High school in New Paris, Ohio, United States

National Trail High School is a public high school in New Paris, Ohio. It is the only high school in the National Trail Local School district. The district serves students from New Paris Ohio, Eldorado, Ohio, and West Manchester, Ohio, along with all of Jefferson Township, Monroe Township, and Jackson Township. The K-12 school complex is located in the southeastern portion of Jefferson Township, near Eaton, Ohio.

==History==
The National Trail Local School District was established in 1965 after the consolidation of Jackson, Jefferson, and Monroe High Schools. The schools first graduating class was in 1969. The current High School was built in 1968 serving students from all three townships. The Middle School was housed at the former Monroe High School building and the elementary was housed at the former Jefferson building until 1999 when the district built a new Elementary and Middle school attached to the High School. The district's K-12 complex resides along U.S. Route 40, near I 70. The Jefferson township building housed a portion of the New Paris police department and other amenities until it was demolished in 2020, adding area for the Village of New Paris community Park.

==Clubs and activities==
- Marching Band and Concert Band
- Art Club
- Renaissance Club
- Drama Club
- FCCLA
- Foreign Language Club
- Quiz Bowl
- Science Olympiad
- National Honor Society
- Student Council

===FFA===
National Trail's FFA chapter is nationally recognized by their competition success and agricultural opportunity. NT has a rich history at the state and local level, competing in and winning numerous FFA state competitions. 75% of the student population partake in FFA. The organization provides opportunity for students to develop skills in leadership, personal growth, and career success through agriculture education.

===Steel Band===
National Trail is one of the few schools in the state of Ohio to have a Steel Band. The 'Advanced' Steel band will travel to play at area festivals and community events.

==Athletics==
National Trail was a member of the Cross County Conference for 42 years (1978–2020), capturing over 55 league titles during that time, before joining the Western Ohio Athletic Conference in the fall of 2021, along with county rivals Tri-County North High School and Twin Valley South High School.

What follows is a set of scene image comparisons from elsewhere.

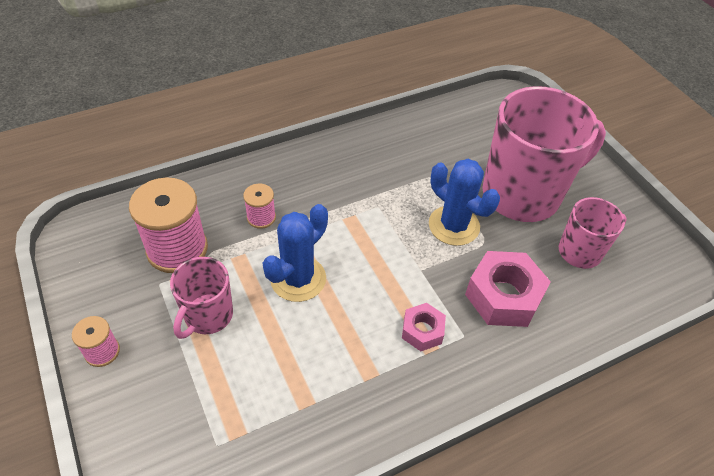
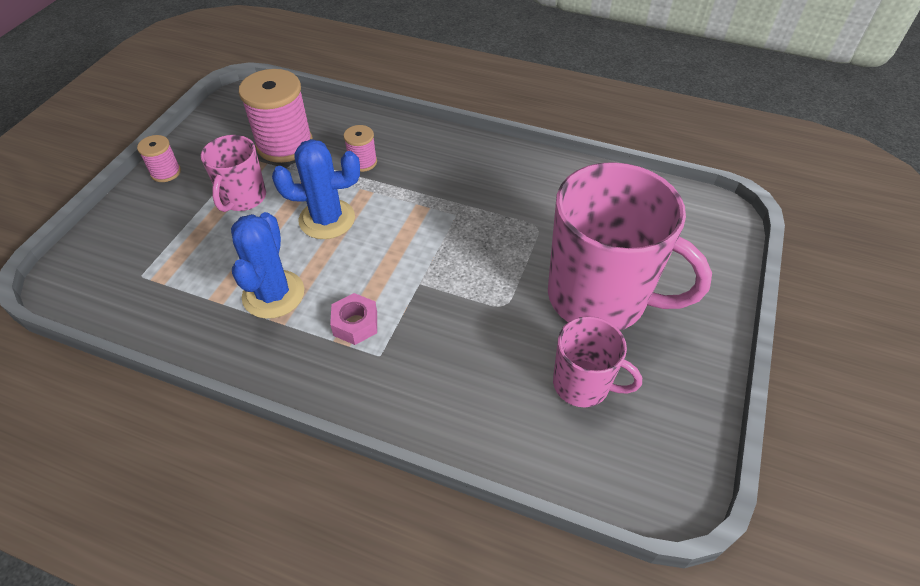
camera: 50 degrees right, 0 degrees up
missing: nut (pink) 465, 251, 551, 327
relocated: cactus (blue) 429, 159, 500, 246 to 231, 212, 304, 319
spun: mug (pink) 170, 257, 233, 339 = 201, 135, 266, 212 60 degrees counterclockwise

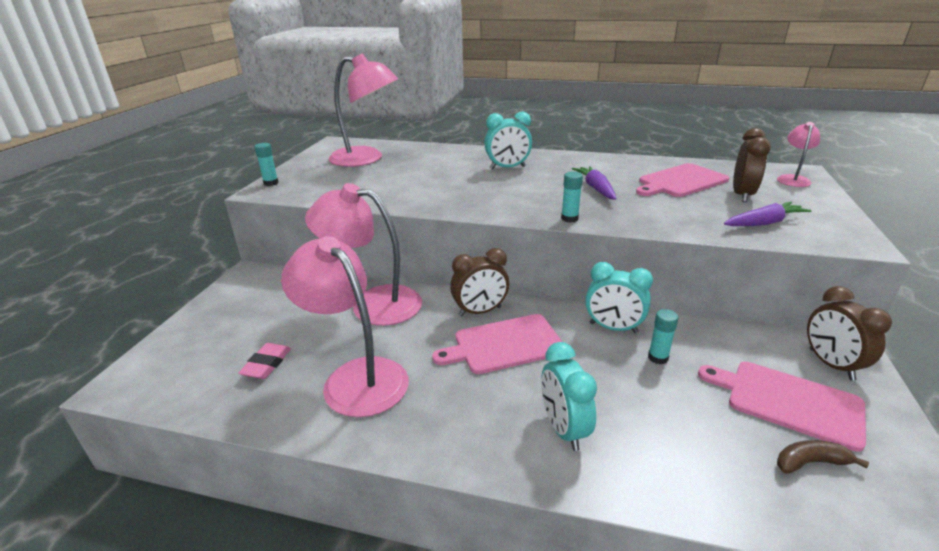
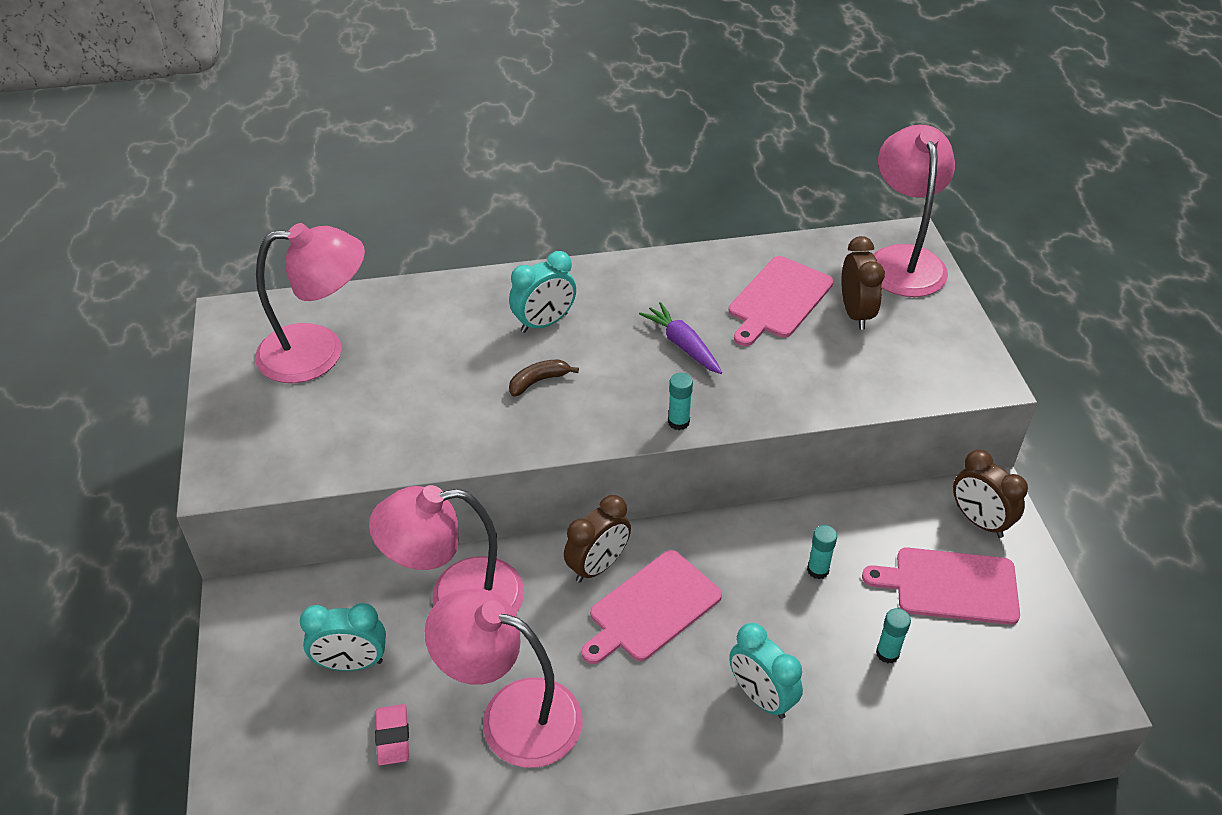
camera: 25 degrees left, 15 degrees up
missing: carrot (purple) 724, 202, 812, 226
relocated: clock (turquoise) 585, 262, 653, 333 to 300, 603, 386, 671; banana (brown) 777, 440, 869, 474 to 509, 359, 579, 396; glue stick (turquoise) 255, 143, 279, 186 to 876, 608, 911, 663
size: lamp (pink) 777, 122, 820, 187 = 874, 125, 955, 297 x2.02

The golf team plays their home matches at Highland Lake Golf Course. The Swim team hosts meets at the Preble County YMCA.

=== Sports Fielded ===
- Football
- Girls Soccer
- Boys and Girls Cross Country
- Volleyball
- Boys and Girls Golf
- Boys and Girls Basketball
- Wrestling
- Cheerleading
- Swimming
- Baseball
- Softball
- Boys and Girls Track and Field

===OHSAA State Runner-Up===
- Girls Softball - 1986

===OHSAA State Final Four===
- Girls Volleyball - 1996
- Girls Cross Country - 1989 (3rd place as a team)
- Boys Cross Country - 1966 (4th place as a team)
- Boys Baseball - 1963

==Staff==
- The superintendent of the school district is Jennifer Couch.
- The principal of the high school is David Herring.